Ethnologue de formation et non géologue, André Leroi-Gourhan va privilégier la compréhension de l’organisation des vestiges au sol plutôt que leur succession dans le temps.
De fait, combinant verticalité stratigraphique (pour la lecture du temps) et horizontalité topographique (pour la lecture de l’espace) il s’agissait pour lui de comprendre le lien reliant chaque élément, sédiments et vestiges.
Le chantier d’Arcy étant son « école de fouilles ce fut à la fois un terrain d’expérimentation pour des techniques et méthodes à mettre au point et un lieu d’enseignement et de démonstration où les stagiaires bénéficiaient de cours (les « topos » de chantier) et les visiteurs d’explications sur le terrain.

Pratiques de terrain et de laboratoire

Pour la fouille elle-même, André Leroi-Gourhan a essayé nombre d’outils et de techniques pour sélectionner les meilleurs selon chaque contexte sédimentaire et chaque nature de vestige.

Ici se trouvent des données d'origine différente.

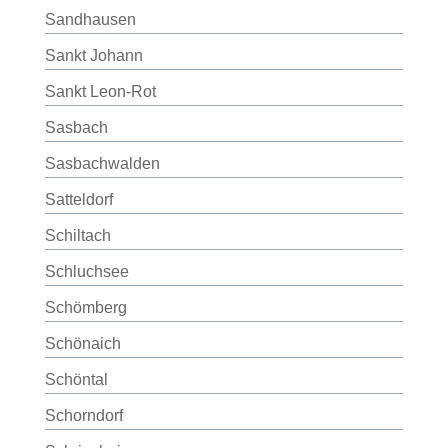
Sandhausen
Sankt Johann
Sankt Leon-Rot
Sasbach
Sasbachwalden
Satteldorf
Schiltach
Schluchsee
Schömberg
Schönaich
Schöntal
Schorndorf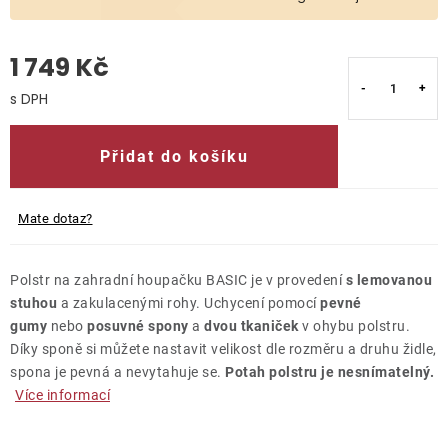
O nás
1 749 Kč
Kontakty
Měrná cena:
Přidat do košíku
Mate dotaz?
Polstr na zahradní houpačku BASIC je v provedení
s lemovanou
stuhou
a zakulacenými rohy. Uchycení pomocí
pevné
gumy
nebo
posuvné spony
a
dvou tkaniček
v ohybu polstru.
Díky sponě si můžete nastavit velikost dle rozměru a druhu židle,
spona je pevná a nevytahuje se.
Potah polstru je nesnímatelný.
Více informací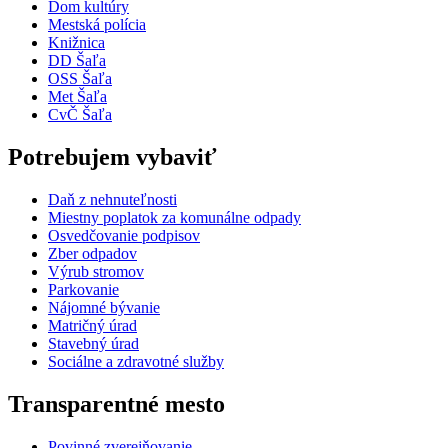
Dom kultúry
Mestská polícia
Knižnica
DD Šaľa
OSS Šaľa
Met Šaľa
CvČ Šaľa
Potrebujem vybaviť
Daň z nehnuteľnosti
Miestny poplatok za komunálne odpady
Osvedčovanie podpisov
Zber odpadov
Výrub stromov
Parkovanie
Nájomné bývanie
Matričný úrad
Stavebný úrad
Sociálne a zdravotné služby
Transparentné mesto
Povinné zverejňovanie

Il a aussi organisé les chantiers pour que tous les postes de travail soient tenus à tour de rôle par chacun.
Lavage, identification et traitement, consolidation des os (à la paraffine par injection sur place ou par immersion une fois mobilisés), marquage, conditionnement des vestiges (plâtrage armé des restes osseux) se faisaient au fur et à mesure de l’avancée des fouilles car le propos d’A. Leroi-Gourhan était aussi de démontrer tout l’intérêt scientifique à le faire sur place.